Nós sabemos que este ano o banco tem um volume de recursos para aplicações da ordem de 10,5 bilhões, superior até ao do Banco Interamericano de Desenvolvimento.

Cito um outro dado que nos mostra e nos revela um curioso e trágico paradoxo.

Vejam os Senhores que nas aplicações da Finep, a Financiadora de Estudos e Projetos, - e estamos entrando na era do conhecimento, na era da informação, na era em que o desenvolvimento científico e tecnológico é uma variável estratégica e fundamental para o desenvolvimento - em financiamentos com retorno, o Nordeste tem uma participação de 17,1%; em financiamentos sem retorno, financiamentos a fundo perdido, a participação do Nordeste é de apenas 2,6% - esses são dados de 1995.

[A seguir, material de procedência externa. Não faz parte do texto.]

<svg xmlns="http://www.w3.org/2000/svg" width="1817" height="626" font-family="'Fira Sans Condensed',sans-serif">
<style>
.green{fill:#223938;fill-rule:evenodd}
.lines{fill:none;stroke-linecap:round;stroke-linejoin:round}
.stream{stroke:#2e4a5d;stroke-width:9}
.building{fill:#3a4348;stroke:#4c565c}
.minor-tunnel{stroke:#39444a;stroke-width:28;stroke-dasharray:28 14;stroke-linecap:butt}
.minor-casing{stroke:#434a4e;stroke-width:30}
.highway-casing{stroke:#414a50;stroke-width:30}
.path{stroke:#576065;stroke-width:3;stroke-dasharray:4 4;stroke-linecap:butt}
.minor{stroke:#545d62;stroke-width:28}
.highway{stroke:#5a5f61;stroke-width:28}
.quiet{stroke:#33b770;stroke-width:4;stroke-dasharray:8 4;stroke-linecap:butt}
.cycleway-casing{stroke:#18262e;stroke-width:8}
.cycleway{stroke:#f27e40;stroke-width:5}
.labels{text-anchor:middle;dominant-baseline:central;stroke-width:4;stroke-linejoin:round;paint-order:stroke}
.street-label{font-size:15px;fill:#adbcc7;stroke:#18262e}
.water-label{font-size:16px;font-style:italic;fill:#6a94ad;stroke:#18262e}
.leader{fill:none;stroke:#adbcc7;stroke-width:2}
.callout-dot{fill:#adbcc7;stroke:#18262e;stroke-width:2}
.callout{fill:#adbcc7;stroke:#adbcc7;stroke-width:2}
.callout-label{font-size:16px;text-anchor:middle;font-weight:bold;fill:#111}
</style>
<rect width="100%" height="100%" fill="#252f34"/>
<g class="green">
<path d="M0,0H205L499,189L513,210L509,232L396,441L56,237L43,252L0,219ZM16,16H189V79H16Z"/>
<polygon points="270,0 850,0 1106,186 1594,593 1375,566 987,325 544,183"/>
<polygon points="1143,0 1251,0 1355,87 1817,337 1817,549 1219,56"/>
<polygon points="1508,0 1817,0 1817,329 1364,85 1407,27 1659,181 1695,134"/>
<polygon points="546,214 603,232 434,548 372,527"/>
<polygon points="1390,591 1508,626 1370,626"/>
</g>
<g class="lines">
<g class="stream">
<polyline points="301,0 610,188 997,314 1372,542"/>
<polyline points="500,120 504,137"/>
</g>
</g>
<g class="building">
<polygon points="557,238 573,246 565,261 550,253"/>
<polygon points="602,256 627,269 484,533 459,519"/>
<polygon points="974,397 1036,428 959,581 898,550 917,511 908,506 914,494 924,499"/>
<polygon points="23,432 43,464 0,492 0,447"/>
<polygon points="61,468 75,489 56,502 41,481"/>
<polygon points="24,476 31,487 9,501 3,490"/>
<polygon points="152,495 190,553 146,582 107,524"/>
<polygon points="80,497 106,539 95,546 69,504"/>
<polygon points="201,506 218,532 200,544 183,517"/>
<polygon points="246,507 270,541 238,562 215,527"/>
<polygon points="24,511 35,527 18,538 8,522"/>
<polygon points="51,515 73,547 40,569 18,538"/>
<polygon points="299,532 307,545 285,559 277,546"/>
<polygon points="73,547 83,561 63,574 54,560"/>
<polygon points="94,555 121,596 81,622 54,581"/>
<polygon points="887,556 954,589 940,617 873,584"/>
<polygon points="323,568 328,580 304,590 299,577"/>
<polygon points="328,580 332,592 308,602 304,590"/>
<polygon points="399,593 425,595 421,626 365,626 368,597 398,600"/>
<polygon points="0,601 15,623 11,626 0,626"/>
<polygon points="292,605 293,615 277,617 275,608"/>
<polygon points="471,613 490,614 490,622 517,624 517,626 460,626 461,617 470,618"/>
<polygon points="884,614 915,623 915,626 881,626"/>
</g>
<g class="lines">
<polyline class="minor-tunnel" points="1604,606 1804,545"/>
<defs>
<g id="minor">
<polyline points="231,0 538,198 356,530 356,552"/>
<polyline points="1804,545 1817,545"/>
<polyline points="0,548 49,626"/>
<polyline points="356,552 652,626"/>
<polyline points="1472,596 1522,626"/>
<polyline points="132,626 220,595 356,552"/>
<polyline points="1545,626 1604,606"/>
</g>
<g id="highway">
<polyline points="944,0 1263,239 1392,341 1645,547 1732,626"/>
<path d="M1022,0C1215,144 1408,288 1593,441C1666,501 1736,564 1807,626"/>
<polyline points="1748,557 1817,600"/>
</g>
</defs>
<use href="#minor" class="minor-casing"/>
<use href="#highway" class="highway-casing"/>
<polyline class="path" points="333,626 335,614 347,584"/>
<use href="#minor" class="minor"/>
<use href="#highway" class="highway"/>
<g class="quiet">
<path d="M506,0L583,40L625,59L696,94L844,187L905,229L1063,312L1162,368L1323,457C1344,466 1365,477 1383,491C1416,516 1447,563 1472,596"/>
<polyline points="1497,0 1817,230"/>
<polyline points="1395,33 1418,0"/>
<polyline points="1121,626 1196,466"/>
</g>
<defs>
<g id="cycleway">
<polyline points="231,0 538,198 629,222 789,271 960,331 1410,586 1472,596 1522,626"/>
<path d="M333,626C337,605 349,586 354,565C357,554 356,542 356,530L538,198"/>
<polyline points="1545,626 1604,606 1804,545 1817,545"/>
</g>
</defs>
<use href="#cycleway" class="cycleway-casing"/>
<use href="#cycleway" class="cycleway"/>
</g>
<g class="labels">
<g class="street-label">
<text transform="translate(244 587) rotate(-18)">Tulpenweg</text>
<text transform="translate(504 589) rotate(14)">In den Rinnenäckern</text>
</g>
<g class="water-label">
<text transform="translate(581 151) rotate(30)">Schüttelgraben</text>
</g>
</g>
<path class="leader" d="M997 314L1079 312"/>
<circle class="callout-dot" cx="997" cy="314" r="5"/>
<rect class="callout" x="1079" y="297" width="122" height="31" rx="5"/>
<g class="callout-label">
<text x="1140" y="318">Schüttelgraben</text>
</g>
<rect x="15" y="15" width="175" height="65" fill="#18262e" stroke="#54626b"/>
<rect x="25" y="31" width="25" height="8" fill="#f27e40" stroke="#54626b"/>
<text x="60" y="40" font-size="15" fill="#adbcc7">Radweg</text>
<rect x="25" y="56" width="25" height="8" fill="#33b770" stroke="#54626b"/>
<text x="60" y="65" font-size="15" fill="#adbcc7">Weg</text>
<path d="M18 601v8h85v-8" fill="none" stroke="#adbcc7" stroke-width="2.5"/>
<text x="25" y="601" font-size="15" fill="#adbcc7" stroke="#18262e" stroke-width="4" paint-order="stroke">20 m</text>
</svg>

Vejam V. Exªs que a região mais carente demanda, em recursos com retorno, recursos a serem pagos, reembolsados, sete a oito vezes mais do que recebe em recursos a fundo perdido. Esses dados já foram levados aos dirigentes de ambas as instituições e, sobretudo, ao Ministério de Ciência e Tecnologia, onde tiveram a melhor acolhida e um compromisso do empenho em corrigir essa distorção.

O Sr. José Agripino - Permite-me V. Exª um aparte?

O SR. WALDECK ORNELAS - Ouço V. Exª, Senador José Agripino.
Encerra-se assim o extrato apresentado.